The proportion of trades involving the Euro declined slightly to just over 31% while the yen declined to 21.6% from 23.1%. Sterling saw an increase in market share to close to 13%.
Outside these main currencies, overall liquidity will be lower and if a currency exchange is being booked outside one of the main currencies there is a larger risk of erratic quotes with even relatively small orders distorting the market. In these circumstances, it is even more important to use a limit order.
Increased US and UK volatility
Specific circumstances have increased actual and potential volatility in Sterling and the dollar.
US President Trump has injected a high degree of uncertainty into asset prices, especially given his tendency to make comments on major issues through social media. There has also been a lack of consistency in his remarks which has increased volatility.
The UK vote to leave the EU will also lead to a sustained increase in Sterling volatility. The currency retreated to the lowest level against the dollar for over 30 years late in 2016 before a recovery. Negotiations to leave the EU will formally start in June and both sides will be looking to use the media in an attempt to strengthen their negotiating positions. This open debate will increase Sterling volatility across even short time frames.
Algo trading distorts the market
The use of algorithms (algos) and robo advisor controlled funds (robos) to execute trades has increased rapidly over the past few years and plays an important role, especially in short-term trading strategies for hedge funds. There is important evidence that their use as increased volatility, especially with a lack of liquidity.
Investors need to have protection from very sharp currency moves.
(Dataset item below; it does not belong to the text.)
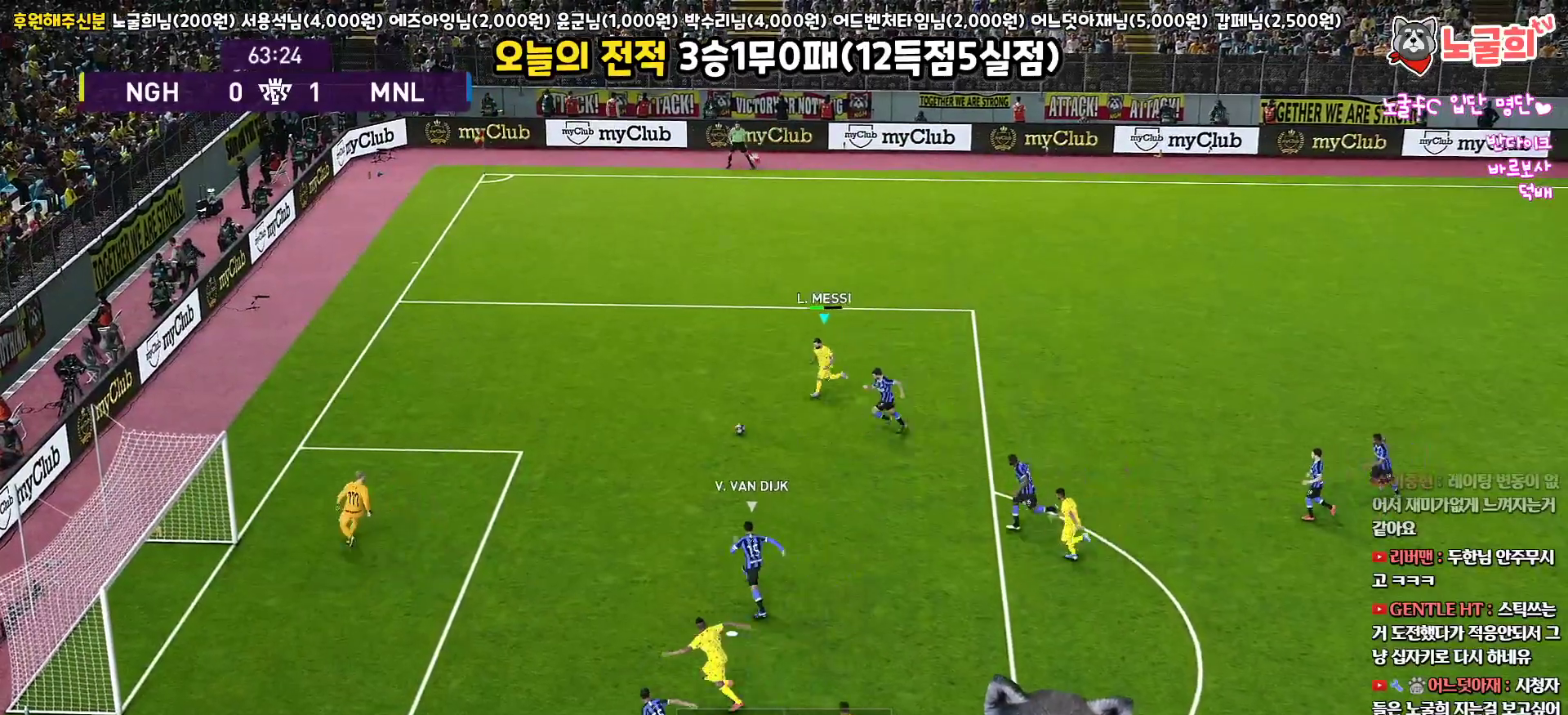
{"buttons": ["R1", "L3"], "left_stick": "down-left", "right_stick": "center", "events": []}
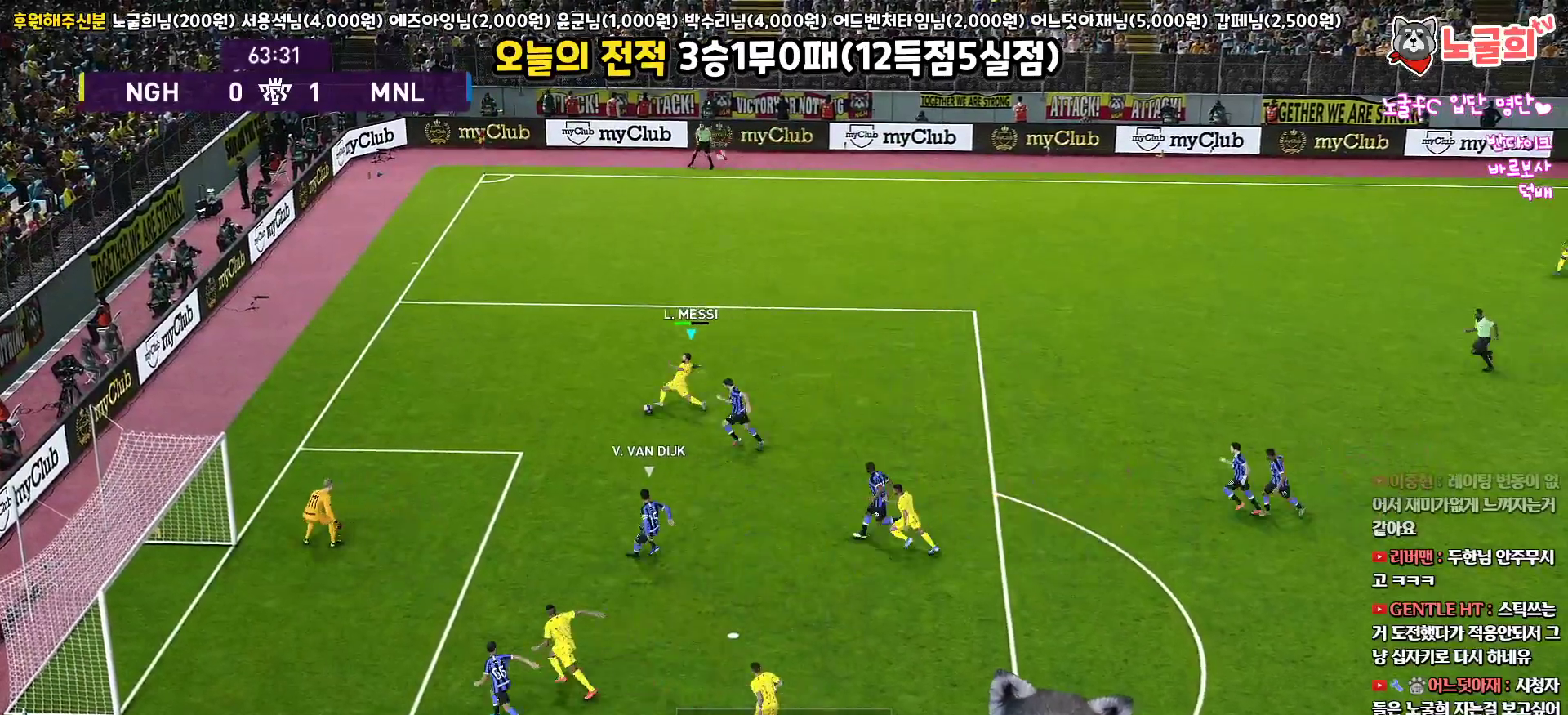
{"buttons": ["L3"], "left_stick": "down-left", "right_stick": "center", "events": [[333, "CROSS", "down"], [350, "R1", "up"], [500, "CROSS", "up"]]}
It is also possible to take advantage of price moves which do not appear to be justified by fundamentals and are liable to reverse.
Limit orders can be used effectively in very volatile markets. If there are sharp currency moves, it can be extremely difficult to manage market conditions. Investors can cut through this volatility by placing limit orders at key levels.
No global exchange
It is important to remember that there is no global exchange or market for currencies. Individual banks and brokers will set their own prices unlike the situation in equities where index levels are set by one exchange.
This lack of centralisation increases the risk of rogue pricing and orders being dealt at adverse prices. In this environment, limit orders are an essential tool in protecting investors.
Liquidity dips sharply in early Asia
Liquidity levels fluctuate sharply during the day with most liquidity early in New York trading when both the European and US markets are fully operational.
In contrast, liquidity levels weaken sharply late in the New York session and into early Asia. This lack of liquidity increases the risk of erratic trading conditions.
The flash crash in Sterling, for example came about in early Asian trading and there have been other episodes of high volatility at this time of the day. Limit orders are essential when dealing at this time of the day.
Social media increases volatility
The increased use of social media has also had an important impact in moving currency markets over the past few years. Inevitably, there has been an increase in markets being moved by rumours spreading rapidly
There have also been instances where there have been attempts to manipulate markets through the dissemination of false reports. This can be through the setting up of accounts or through the hijacking of existing accounts.